Red Bull Monaco 2022 F1
Red Bull Monaco 2022 F1

Pochi promossi, tanti bocciati. Dopo la Spagna dove le pagelle sono mancate, eccoci di nuovo, delusi, molto arrabbiati e in una veste nuova per le pagelle del GP di Monaco.

Se a Barcellona la delusione è stata maggiore della rabbia, a Montecarlo non c’è spazio per la delusione. Si parla di errori, tanti errori, evidenti a tutti ma non agli attori protagonisti. O forse solamente intenti a sviare l’attenzione per non vergognarsene troppo.

Iniziamo proprio da lui, dall’attore principale, Mattia Binotto, bocciato senza attenuanti. La squadra ha bisogno di un capitano, lui dovrebbe esserlo ma poi si fa mettere i piedi in testa dal trequartista, che fa di testa sua ed invece di crossare va al tiro, mancando il bersaglio. E non parliamo della capacità di reazione e cambiamento sulla base di ciò che è avvenuto: il paradosso di Monty Hall vi dice qualcosa?

copyright scuderia ferrari twitter
copyright scuderia ferrari twitter

Il trequartista di cui prima è Carlos Sainz, che per carità avrà fatto una bella gara, ma un azione come la sua è da sostituzione e panchina per 3 giornate. Gli ordini di scuderia si rispettano perchè è l’unica cosa che limita il caos quando si va a 300 all’ora e le capacità di ragionamento vanno a farsi benedire tra i guard rail. La squadra prima di tutto e Carlos non ha agito per la squadra ma per se stesso. Quando nemmeno sei primo pilota, non te lo puoi permettere. Figurati poi dire che avevi la pole possibile: hai visto che tempi stava facendo Leclerc prima della bandiera rossa?

Chi ha fatto tutto bene è la Red Bull.

Perez da 10 per aver sfruttato tutto da una strategia pazza e vincente e Verstappen da 7 per aver mantenuto calma completa e fatto una gara senza attaccare ma stando lontano dai guai. Ma se parliamo di guida, Max questo weekend è un insufficienza totale.
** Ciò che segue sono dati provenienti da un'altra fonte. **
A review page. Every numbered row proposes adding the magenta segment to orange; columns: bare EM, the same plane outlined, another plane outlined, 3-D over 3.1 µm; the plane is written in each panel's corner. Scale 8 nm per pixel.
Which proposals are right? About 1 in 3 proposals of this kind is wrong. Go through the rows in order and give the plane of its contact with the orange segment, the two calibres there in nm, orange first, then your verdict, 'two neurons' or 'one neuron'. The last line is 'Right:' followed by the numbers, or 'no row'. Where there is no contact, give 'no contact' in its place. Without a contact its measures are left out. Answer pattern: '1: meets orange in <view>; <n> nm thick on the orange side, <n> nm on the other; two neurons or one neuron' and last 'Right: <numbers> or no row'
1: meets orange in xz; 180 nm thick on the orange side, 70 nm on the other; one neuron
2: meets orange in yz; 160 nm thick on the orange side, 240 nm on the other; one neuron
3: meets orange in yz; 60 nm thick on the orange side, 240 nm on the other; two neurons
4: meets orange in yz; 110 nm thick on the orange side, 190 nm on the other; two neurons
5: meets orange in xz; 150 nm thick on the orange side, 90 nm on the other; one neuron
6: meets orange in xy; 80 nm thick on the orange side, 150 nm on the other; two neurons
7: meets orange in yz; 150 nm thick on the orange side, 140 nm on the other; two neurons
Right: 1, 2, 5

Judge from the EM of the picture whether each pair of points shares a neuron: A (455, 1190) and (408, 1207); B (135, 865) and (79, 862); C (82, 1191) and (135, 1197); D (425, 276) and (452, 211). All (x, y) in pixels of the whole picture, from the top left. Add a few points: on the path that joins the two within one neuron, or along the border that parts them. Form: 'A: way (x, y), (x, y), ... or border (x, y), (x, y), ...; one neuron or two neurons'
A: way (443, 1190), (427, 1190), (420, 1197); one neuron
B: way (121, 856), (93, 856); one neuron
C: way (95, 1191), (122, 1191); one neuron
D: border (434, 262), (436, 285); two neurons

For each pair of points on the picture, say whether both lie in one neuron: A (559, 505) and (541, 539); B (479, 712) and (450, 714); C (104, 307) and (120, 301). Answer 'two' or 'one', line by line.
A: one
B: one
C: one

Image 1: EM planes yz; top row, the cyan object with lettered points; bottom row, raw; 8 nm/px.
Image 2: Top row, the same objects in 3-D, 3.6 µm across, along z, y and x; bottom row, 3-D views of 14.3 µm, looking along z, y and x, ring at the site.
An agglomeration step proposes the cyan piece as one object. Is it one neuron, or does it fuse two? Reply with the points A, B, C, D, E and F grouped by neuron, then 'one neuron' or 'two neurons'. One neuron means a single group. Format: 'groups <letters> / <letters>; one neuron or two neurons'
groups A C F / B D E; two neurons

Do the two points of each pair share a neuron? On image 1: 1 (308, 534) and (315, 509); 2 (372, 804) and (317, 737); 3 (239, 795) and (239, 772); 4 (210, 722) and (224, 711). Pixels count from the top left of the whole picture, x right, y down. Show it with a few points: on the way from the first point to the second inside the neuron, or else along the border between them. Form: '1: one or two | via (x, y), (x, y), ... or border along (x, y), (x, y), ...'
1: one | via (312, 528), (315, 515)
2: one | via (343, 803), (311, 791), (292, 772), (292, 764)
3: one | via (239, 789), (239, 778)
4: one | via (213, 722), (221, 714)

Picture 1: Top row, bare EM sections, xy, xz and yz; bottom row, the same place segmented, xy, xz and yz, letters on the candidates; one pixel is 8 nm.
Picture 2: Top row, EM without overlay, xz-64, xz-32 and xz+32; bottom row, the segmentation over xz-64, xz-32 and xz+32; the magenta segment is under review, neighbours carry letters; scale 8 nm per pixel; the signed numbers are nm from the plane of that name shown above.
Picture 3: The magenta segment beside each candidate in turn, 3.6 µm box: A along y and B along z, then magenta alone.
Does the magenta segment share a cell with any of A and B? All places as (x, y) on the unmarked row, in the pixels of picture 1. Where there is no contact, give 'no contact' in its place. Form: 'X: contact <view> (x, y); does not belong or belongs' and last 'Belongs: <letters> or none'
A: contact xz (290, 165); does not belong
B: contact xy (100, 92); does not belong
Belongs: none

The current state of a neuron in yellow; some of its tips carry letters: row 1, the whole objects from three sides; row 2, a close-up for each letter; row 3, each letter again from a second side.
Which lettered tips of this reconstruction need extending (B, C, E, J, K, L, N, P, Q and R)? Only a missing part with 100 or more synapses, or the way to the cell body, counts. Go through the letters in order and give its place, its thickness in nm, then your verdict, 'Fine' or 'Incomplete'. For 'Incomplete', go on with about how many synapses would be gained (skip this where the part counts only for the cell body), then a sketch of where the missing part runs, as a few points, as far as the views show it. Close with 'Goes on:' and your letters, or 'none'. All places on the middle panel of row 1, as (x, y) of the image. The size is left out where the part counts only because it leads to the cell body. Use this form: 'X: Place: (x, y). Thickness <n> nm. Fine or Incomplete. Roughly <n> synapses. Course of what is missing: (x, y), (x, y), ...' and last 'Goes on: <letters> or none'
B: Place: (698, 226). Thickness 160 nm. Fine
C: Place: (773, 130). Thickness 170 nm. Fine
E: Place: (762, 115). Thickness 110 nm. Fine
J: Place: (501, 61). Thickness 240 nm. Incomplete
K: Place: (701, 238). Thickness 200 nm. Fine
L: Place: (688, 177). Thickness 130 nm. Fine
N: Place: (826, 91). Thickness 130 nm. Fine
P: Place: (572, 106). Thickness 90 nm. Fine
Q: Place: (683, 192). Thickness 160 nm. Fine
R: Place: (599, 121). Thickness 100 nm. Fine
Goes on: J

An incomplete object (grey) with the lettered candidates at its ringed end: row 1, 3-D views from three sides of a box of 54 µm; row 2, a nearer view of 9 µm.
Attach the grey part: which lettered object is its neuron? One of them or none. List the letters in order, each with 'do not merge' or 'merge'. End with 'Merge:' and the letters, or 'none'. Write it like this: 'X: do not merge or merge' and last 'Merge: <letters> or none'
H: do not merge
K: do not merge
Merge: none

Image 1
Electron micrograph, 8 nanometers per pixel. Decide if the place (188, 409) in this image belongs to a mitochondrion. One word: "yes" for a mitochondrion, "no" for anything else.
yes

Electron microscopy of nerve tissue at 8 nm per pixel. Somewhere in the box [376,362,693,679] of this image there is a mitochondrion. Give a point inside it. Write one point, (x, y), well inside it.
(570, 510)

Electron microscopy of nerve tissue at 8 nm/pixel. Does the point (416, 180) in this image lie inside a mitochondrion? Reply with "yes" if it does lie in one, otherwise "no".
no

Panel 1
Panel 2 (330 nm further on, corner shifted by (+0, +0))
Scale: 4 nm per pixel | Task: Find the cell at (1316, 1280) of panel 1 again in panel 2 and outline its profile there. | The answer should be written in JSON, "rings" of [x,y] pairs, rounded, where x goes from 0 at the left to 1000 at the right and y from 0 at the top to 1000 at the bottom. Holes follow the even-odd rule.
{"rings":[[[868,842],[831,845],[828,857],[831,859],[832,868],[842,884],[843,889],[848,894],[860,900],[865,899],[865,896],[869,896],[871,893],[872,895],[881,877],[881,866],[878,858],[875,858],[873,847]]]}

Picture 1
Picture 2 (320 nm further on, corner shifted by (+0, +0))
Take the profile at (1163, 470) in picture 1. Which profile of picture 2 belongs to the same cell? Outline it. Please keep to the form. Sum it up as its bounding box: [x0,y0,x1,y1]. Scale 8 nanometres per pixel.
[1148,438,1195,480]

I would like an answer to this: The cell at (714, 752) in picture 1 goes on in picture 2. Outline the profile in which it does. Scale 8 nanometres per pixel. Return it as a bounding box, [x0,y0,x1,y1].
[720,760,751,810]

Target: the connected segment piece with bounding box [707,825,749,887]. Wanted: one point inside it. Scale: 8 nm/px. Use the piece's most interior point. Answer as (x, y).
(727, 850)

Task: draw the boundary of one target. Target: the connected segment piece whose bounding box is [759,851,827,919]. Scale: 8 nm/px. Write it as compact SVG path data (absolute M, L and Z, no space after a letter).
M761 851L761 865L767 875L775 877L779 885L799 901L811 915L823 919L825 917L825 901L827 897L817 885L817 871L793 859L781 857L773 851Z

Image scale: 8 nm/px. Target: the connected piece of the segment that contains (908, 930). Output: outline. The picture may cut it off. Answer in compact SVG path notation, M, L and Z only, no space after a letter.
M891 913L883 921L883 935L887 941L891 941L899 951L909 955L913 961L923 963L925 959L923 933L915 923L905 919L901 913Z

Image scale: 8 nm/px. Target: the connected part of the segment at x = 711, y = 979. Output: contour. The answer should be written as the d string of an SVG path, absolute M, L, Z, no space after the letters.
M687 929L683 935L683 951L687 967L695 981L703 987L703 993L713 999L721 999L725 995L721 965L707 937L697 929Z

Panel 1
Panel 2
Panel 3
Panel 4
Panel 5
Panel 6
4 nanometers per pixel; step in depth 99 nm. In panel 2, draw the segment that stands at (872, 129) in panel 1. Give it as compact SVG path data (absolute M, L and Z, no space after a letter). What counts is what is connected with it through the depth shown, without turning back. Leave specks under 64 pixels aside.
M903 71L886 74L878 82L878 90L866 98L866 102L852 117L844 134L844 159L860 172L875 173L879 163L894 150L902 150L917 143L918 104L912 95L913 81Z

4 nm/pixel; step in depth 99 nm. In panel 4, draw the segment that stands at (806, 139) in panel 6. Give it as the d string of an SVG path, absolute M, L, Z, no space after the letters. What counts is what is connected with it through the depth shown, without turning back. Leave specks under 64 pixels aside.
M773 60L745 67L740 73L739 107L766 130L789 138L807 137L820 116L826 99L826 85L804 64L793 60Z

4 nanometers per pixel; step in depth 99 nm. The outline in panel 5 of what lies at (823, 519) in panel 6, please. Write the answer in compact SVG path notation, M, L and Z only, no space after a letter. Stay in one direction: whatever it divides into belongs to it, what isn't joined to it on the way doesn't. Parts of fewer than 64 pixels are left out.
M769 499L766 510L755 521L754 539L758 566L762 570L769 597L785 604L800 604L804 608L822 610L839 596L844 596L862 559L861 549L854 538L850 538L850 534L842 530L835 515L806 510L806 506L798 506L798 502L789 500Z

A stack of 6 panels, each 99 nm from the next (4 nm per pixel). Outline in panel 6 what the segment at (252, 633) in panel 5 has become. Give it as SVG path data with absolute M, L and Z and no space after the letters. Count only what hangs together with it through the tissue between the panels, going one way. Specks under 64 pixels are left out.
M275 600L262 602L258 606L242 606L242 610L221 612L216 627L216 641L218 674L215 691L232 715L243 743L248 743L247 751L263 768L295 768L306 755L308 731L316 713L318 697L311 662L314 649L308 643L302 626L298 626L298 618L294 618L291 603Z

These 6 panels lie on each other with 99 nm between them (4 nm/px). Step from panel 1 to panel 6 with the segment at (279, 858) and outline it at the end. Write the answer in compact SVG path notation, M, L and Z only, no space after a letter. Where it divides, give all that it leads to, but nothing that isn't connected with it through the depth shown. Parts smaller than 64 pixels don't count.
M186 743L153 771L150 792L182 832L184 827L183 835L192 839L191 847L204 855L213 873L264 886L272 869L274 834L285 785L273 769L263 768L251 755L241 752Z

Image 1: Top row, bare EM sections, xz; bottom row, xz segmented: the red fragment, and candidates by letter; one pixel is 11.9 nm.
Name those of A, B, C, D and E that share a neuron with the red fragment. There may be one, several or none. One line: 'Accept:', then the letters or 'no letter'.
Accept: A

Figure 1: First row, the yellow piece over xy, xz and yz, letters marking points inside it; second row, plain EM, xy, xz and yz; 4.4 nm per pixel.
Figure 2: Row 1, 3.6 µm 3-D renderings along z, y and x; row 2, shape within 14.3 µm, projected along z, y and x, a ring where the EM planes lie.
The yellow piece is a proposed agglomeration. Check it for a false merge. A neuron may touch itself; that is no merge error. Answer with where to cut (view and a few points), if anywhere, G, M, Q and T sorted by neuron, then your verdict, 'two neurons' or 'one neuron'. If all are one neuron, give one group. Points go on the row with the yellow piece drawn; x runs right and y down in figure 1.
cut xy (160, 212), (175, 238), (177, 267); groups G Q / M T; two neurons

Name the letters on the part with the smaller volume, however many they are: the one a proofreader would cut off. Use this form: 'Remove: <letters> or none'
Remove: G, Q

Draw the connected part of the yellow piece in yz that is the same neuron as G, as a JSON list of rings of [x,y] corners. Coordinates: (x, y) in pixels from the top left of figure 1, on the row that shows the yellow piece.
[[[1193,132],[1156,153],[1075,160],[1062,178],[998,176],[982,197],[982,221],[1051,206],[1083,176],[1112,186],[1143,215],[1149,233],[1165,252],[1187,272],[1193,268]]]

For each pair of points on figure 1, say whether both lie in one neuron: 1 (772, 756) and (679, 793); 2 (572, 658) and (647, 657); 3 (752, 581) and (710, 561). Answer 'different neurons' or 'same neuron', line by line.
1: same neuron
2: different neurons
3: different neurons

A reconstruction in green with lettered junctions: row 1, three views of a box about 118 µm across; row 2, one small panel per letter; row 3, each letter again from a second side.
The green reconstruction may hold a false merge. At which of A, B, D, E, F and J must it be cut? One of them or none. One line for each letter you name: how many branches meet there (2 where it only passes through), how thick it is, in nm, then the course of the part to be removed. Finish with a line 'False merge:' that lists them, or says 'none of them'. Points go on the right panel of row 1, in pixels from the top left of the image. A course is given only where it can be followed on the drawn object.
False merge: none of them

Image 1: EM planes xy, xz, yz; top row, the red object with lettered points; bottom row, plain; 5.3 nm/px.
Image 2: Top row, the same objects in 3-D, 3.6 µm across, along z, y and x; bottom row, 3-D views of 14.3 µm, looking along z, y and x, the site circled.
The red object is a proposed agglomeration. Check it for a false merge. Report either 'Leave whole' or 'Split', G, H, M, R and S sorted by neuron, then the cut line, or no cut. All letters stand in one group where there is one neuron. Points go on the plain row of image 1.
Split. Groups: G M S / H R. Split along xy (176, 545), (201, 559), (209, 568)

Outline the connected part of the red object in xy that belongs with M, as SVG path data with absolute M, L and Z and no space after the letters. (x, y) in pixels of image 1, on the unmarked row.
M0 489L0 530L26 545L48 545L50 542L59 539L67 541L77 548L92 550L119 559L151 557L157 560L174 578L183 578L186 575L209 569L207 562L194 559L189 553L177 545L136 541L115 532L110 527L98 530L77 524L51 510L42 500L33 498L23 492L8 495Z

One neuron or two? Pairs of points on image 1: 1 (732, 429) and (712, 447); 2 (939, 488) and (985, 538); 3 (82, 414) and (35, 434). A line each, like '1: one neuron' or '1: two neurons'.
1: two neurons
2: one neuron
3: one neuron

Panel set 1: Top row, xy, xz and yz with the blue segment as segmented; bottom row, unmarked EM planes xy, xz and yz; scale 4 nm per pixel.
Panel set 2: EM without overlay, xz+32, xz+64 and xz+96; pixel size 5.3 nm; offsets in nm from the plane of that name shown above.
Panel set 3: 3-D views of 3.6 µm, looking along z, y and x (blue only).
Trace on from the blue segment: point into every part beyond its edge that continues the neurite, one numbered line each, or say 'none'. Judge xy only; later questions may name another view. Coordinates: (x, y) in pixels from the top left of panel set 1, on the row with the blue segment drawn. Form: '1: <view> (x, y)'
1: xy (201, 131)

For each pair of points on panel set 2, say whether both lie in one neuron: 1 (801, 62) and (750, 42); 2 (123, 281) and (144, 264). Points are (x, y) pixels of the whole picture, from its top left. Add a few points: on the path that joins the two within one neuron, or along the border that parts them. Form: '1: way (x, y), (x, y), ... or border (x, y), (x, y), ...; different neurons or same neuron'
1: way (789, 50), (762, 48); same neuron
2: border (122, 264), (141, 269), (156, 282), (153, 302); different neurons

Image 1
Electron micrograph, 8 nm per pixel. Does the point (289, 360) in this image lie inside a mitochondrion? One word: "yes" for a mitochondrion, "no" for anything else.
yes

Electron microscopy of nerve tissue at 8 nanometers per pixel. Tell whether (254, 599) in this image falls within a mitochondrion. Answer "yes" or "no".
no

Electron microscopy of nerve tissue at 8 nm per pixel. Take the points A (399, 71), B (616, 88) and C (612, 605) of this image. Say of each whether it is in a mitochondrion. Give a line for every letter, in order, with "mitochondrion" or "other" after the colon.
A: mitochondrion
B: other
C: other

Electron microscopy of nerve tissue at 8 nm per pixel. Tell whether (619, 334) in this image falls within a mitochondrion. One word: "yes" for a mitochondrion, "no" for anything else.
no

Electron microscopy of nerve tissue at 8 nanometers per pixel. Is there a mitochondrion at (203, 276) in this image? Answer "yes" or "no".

Qualcuno ve lo aveva anticipato dopo le qualifiche di sabato, vi linko il video e mi do uno zero per le condizioni fisiche: non ero di certo al 100% ma in diretta vado volentieri (risata, risata).

perez red bull monaco f1 2022
perez red bull monaco f1 2022

Zero alla sportività della Red Bull: la riga non si pesta, anche se non ci si guadagna nulla. Ma quel che è peggio è che in casa loro sembra che tutto sia possibile: le dichiarazioni di Marko sembrano uscite da un ospedale psichiatrico e Versbatten ormai si sente talmente onnipotente da dimenticare il suo vecchio soprannome.

George Russell e Lando Norris sono i volti belli della gara: impassibili, nobili inglesi dalle ferree regole e freddi come il ghiaccio. E’ un piacere vederli in pista e fuori. Mai una parola fuori posto, mai un ********* di troppo. Veri gentlemen driver come pochi rimasti al mondo. 8 pieno ad entrambi.

Bei voti anche per Alonso, Hamilton, Bottas e Vettel.

Se per i due in mezzo la zona punti è puntuale ogni GP, per gli altri due è un pò una novità e la cosa fa piacere. Alonso che fa fare il trenino poi è pura magia.

Il resto dei piloti è solo un delirio di mezzi traversi e ruote bloccate.

Poco stile nella guida in condizioni in cui ai tempi c’era gente che faceva la differenza. Nessuna sufficienza ma solo tanto caos.

F1 Monteacarlo gp Monaco Leclerc
F1 Monteacarlo gp Monaco Leclerc

Ieri l’unico che faceva la differenza era il padrone di casa.

Charles è il vero fenomeno di questa F1, l’unica prima punta senza bisogno di aiuti (Perez, Barcellona). E i fenomeni hanno la strada quasi sempre in salita. Certo mai ad immaginare che l’ostacolo è il tuo team, ma la Ferrari è cosi. Non si fa mai mancare nulla. Per questo la amiamo, anche noi. Però ora basta: la macchina c’è, i meccanici anche. Lo stratega?

Mi candido ufficialmente al posto. Scherzo. Non troppo….

Ah dimenticavo cosa ho scritto della FIA nelle Pagelle del GP di Monaco: **** ***** **** ****** ****** ***** ****** *****.

Le regole sono regole, non ci sono attenuanti.